WORK ORDER — Having found the line containing "Make the last" in the records below, copy that line and each later one exactly, dropping pictures.

EXERCISE MATERIAL —
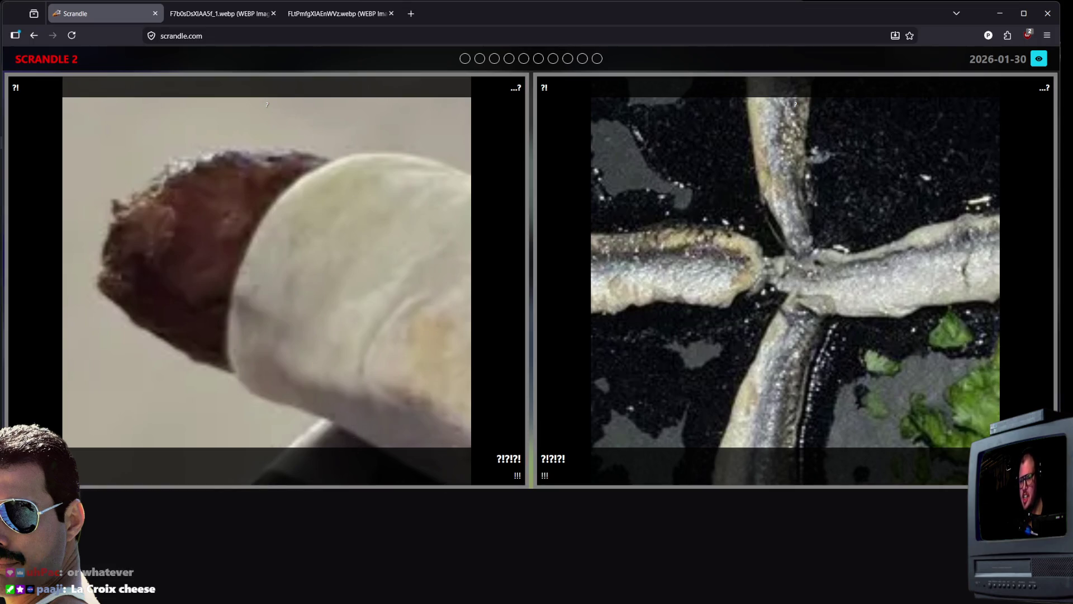
{"action": "key", "text": "Left"}
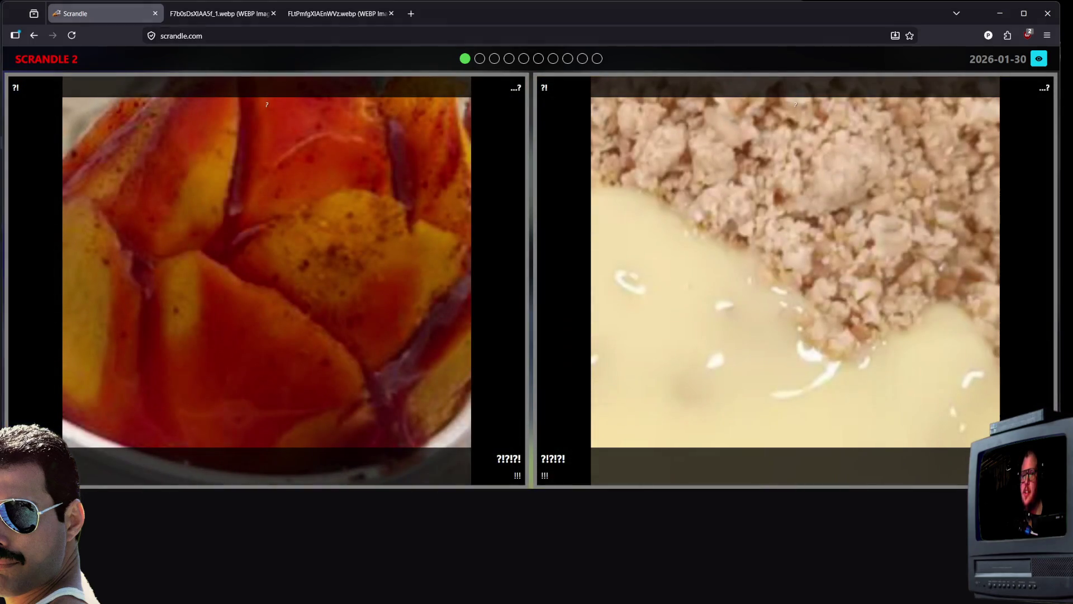
{"action": "left_click", "coordinate": [836, 263]}
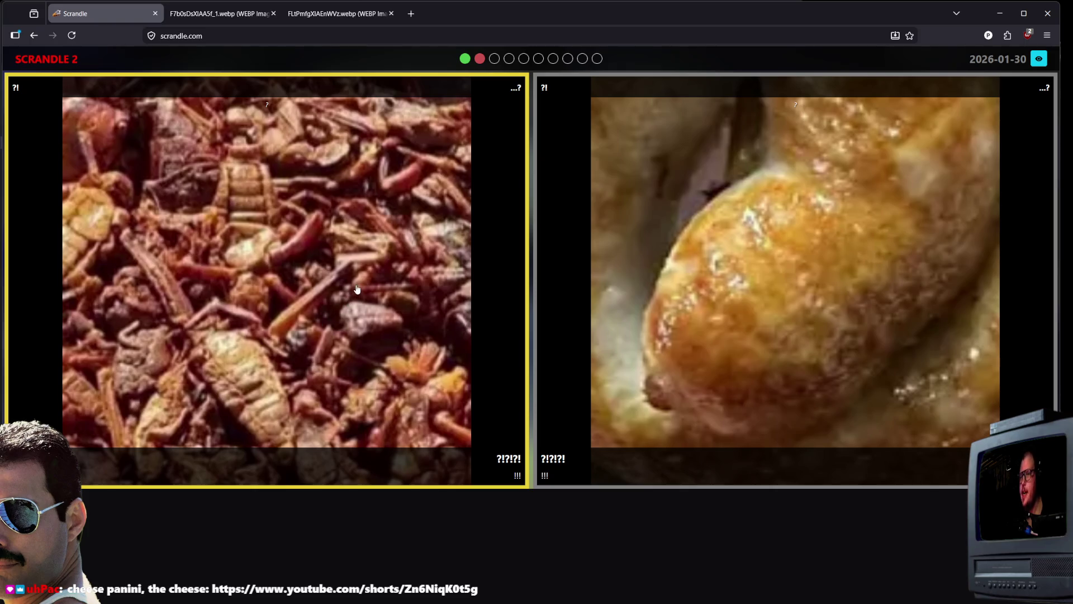
{"action": "left_click", "coordinate": [697, 292]}
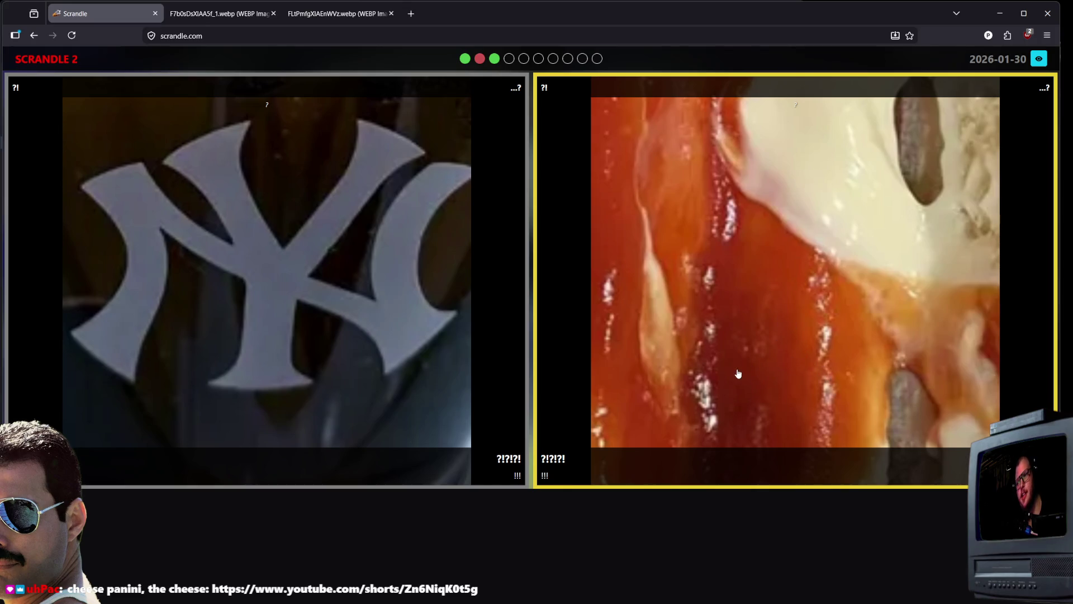
{"action": "left_click", "coordinate": [605, 384]}
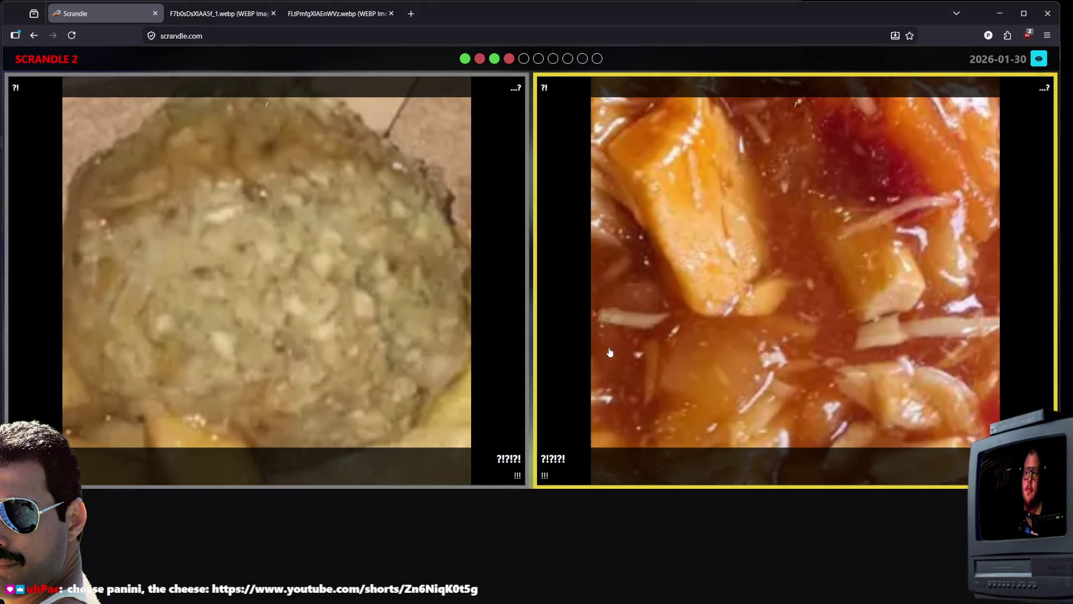
{"action": "left_click", "coordinate": [606, 366]}
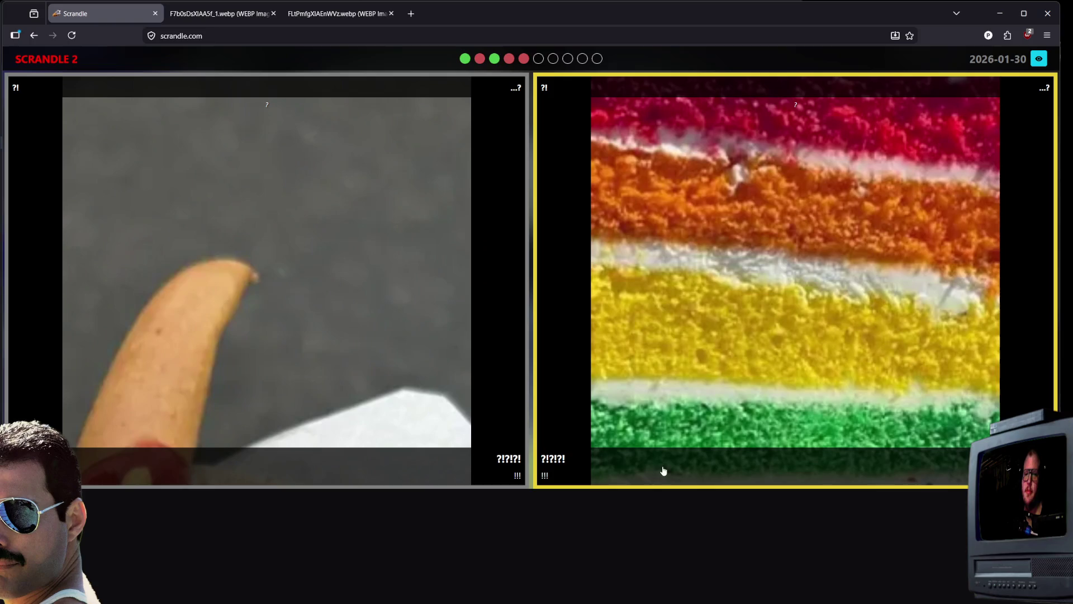
Make the last five picks, including rainbow layer cake and roast meat, then close the 6/10 results
{"action": "left_click", "coordinate": [726, 280]}
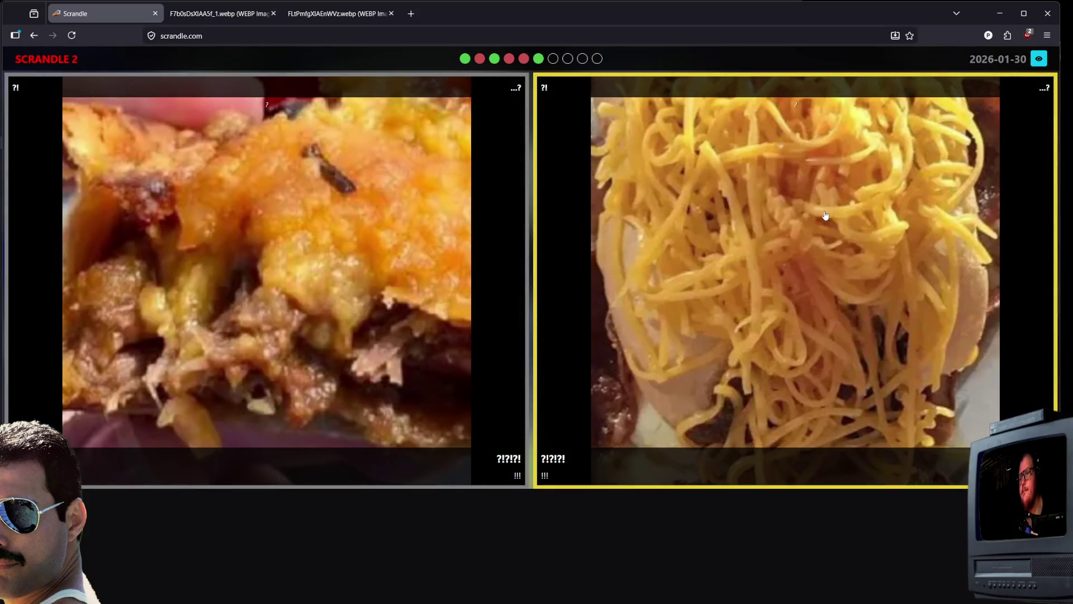
{"action": "left_click", "coordinate": [370, 309]}
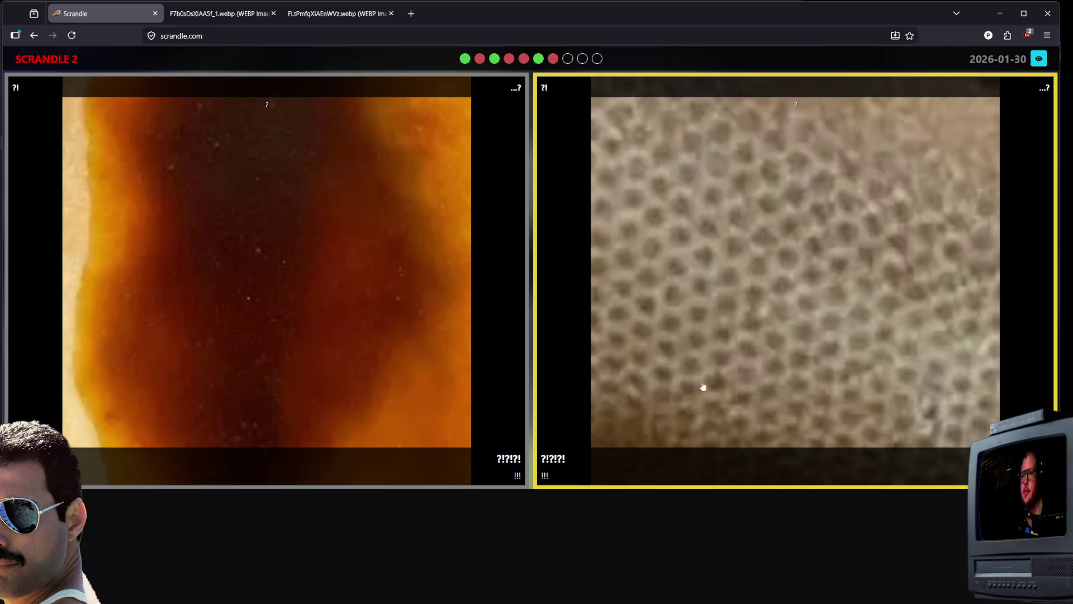
{"action": "left_click", "coordinate": [453, 334]}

OUTPUT FOR THIS EXERCISE —
Make the last five picks, including rainbow layer cake and roast meat, then close the 6/10 results
{"action": "left_click", "coordinate": [726, 280]}
{"action": "left_click", "coordinate": [370, 309]}
{"action": "left_click", "coordinate": [453, 334]}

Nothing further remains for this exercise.